The growing availability of Electronic Health Records (EHRs) presents an opportunity to enhance patient care by uncovering hidden health risks and improving informed decisions through advanced deep learning methods. However, modeling EHR sequential data, denoted patient trajectories, is complex due to the evolving relationships between diagnoses and treatments over time, where medical conditions and interventions alter the likelihood of future health outcomes over time.

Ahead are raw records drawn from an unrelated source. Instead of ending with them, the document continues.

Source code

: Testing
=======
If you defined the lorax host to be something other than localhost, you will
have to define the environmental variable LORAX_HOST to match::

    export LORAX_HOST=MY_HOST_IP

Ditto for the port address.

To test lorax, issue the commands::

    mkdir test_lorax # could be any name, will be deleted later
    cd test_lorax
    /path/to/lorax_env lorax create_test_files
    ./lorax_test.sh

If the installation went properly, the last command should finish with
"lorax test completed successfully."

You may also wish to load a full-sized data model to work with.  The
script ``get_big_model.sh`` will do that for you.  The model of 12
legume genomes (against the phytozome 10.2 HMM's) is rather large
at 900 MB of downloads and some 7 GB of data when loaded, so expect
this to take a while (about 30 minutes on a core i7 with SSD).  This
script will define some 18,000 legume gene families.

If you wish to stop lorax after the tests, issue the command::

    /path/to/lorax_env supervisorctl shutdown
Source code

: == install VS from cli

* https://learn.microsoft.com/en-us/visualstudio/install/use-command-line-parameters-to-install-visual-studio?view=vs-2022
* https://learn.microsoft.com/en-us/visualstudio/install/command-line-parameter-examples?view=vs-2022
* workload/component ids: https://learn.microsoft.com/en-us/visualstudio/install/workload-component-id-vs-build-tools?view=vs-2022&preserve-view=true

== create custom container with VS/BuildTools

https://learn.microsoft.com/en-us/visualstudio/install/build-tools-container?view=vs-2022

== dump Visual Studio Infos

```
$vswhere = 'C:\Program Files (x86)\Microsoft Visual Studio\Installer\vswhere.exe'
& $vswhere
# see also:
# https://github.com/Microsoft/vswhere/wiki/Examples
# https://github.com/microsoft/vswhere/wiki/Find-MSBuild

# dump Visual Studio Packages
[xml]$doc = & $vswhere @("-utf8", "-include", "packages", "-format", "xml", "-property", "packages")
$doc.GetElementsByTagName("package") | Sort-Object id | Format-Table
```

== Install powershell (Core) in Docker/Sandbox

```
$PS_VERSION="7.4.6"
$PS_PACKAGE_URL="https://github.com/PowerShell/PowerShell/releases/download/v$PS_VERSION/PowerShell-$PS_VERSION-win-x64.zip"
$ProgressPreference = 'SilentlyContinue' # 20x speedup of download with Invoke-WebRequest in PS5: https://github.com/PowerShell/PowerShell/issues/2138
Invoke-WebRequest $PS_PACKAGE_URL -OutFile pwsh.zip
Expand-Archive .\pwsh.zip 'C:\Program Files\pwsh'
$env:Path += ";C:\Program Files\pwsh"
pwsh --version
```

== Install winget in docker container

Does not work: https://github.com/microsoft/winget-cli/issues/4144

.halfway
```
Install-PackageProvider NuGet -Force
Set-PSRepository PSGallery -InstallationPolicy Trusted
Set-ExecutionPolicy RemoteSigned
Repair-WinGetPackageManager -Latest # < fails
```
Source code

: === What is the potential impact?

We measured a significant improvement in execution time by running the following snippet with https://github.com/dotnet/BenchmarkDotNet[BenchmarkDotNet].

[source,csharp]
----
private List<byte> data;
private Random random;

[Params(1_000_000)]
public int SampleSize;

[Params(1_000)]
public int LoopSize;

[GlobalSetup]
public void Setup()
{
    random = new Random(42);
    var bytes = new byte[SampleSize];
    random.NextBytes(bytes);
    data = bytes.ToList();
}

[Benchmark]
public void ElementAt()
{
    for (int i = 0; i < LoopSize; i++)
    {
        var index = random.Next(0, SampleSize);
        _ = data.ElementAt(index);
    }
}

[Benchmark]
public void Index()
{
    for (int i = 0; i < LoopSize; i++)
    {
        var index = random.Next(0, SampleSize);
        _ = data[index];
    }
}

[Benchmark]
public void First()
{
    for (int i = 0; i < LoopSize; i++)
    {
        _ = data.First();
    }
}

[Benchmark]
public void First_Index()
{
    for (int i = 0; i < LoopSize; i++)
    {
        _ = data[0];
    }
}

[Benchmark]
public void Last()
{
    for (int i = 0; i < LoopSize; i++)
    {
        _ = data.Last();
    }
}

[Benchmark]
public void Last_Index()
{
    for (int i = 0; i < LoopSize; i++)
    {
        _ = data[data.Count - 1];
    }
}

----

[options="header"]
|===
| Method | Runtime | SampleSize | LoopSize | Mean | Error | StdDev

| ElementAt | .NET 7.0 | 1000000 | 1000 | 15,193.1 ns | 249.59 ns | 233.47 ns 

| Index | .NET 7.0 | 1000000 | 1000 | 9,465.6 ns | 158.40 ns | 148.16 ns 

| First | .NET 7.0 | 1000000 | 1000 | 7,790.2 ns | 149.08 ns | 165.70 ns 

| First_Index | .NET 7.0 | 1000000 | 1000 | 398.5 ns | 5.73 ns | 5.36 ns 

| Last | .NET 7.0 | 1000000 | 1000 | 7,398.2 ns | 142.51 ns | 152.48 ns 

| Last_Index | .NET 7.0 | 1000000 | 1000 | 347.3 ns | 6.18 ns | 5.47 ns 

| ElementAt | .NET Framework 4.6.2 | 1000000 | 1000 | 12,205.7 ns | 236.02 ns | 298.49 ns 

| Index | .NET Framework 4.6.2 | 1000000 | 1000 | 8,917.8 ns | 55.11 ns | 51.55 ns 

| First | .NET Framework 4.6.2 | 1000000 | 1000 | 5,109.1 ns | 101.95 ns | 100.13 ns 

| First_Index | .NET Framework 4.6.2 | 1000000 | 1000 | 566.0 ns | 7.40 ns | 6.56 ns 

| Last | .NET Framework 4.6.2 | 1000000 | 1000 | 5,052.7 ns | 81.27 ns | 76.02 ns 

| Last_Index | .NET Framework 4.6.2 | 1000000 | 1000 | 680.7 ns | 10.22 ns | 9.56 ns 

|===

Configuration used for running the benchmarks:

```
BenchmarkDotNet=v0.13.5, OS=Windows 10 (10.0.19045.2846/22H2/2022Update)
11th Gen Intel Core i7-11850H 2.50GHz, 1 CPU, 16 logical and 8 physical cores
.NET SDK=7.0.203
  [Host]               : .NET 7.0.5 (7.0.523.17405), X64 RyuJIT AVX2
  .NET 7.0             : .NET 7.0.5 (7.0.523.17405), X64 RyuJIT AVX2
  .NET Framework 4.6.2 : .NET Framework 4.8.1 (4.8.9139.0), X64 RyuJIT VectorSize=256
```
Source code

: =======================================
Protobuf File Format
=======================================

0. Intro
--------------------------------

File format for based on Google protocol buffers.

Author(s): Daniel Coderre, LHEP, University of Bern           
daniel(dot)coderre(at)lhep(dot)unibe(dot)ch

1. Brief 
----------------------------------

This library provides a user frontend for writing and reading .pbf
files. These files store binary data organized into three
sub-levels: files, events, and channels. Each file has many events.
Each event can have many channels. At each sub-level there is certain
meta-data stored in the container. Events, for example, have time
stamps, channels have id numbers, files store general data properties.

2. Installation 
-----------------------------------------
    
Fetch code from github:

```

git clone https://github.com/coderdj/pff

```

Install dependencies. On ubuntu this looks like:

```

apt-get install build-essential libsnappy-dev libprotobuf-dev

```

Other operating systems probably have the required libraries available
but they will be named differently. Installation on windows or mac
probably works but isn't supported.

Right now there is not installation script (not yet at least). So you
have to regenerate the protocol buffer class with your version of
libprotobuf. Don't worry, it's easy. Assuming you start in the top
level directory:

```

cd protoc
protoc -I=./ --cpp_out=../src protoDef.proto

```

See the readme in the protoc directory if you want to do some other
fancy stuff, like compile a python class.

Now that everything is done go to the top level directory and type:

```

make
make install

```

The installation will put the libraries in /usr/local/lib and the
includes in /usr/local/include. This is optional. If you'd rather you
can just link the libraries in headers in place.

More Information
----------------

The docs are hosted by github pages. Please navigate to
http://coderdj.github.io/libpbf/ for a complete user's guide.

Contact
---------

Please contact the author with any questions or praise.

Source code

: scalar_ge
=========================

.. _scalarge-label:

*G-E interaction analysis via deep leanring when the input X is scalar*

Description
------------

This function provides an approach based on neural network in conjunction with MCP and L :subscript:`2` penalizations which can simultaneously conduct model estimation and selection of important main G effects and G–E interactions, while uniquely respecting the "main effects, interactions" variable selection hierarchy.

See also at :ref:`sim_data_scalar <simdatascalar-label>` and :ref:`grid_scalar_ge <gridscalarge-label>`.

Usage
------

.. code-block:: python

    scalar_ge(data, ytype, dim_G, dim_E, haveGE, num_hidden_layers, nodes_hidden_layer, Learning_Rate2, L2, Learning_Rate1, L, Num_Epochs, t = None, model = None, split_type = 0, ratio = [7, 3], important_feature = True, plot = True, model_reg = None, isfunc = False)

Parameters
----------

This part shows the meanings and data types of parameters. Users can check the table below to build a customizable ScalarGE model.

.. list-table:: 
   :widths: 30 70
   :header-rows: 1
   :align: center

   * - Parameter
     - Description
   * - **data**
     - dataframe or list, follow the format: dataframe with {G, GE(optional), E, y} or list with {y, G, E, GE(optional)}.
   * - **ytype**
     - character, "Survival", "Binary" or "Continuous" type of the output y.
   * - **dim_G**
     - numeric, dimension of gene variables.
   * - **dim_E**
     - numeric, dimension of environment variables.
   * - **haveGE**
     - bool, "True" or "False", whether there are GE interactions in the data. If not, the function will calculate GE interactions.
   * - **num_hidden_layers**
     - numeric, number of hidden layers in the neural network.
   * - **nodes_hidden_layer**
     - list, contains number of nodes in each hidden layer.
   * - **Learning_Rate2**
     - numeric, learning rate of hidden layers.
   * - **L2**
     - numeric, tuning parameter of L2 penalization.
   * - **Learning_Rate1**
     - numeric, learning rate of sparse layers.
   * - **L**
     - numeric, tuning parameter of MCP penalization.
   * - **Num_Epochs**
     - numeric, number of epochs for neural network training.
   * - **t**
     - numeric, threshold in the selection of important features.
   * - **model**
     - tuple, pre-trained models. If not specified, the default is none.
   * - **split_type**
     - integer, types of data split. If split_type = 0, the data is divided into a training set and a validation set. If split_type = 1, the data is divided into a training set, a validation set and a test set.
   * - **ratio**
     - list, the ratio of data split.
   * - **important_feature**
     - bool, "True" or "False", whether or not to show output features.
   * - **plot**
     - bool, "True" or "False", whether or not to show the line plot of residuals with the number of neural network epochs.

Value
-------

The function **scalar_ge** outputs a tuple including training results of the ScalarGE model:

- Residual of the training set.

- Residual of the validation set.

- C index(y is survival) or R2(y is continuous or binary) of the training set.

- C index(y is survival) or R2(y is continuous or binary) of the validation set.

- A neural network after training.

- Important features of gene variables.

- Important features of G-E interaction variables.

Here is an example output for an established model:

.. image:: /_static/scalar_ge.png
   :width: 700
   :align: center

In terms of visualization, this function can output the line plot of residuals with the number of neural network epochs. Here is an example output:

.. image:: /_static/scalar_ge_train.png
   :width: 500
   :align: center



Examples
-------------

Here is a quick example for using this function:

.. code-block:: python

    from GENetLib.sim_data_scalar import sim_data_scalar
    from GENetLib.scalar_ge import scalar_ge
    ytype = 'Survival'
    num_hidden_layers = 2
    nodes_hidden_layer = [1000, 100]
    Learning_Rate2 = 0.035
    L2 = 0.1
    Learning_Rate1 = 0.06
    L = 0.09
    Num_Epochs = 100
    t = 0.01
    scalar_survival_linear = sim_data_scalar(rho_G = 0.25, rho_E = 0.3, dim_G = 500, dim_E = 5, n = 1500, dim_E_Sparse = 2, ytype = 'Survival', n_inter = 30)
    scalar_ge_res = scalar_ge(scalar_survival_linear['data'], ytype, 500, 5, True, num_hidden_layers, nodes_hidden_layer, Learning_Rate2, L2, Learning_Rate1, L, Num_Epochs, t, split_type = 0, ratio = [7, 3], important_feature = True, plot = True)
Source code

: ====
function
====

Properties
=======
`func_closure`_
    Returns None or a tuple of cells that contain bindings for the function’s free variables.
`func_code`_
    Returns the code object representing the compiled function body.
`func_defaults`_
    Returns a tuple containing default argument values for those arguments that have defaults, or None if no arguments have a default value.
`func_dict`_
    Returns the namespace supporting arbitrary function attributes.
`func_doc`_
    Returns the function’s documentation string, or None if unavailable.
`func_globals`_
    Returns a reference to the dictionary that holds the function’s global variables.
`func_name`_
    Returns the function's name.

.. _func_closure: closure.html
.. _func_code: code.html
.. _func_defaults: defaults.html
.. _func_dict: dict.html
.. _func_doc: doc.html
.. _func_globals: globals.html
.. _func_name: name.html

While BERT-inspired models have shown promise in modeling EHR sequences by pretraining on the masked language modeling (MLM) objective, they struggle to fully capture the intricate, temporal dynamics of disease progression and medical interventions.
In this study, we introduce TOO-BERT, a novel adaptation that enhances MLM-pretrained transformers by explicitly incorporating temporal information from patient trajectories. TOO-BERT encourages the model to learn complex causal relationships between diagnoses and treatments using a new self-supervised learning task, the Temporal Order Objective (TOO). This is achieved through two proposed methods: Conditional Code Swapping (CCS) and Conditional Visit Swapping (CVS).
We evaluate TOO-BERT on two datasets, MIMIC-IV hospitalization records and the Malmö Diet cohort—comprising approximately 10 and 8 million medical codes, respectively. TOO-BERT demonstrates superior performance in predicting Heart Failure (HF), Alzheimer's Disease (AD), and Prolonged Length of Stay (PLS) compared to standard MLM-pretrained transformers, and notably excels in HF prediction even with limited fine-tuning data.
Our results underscore the effectiveness of integrating temporal ordering objectives into MLM-pretrained models, enabling deeper insights into the complex relationships in EHR data. Attention analysis further reveals TOO-BERT’s ability to capture and represent sophisticated structural patterns within patient trajectories.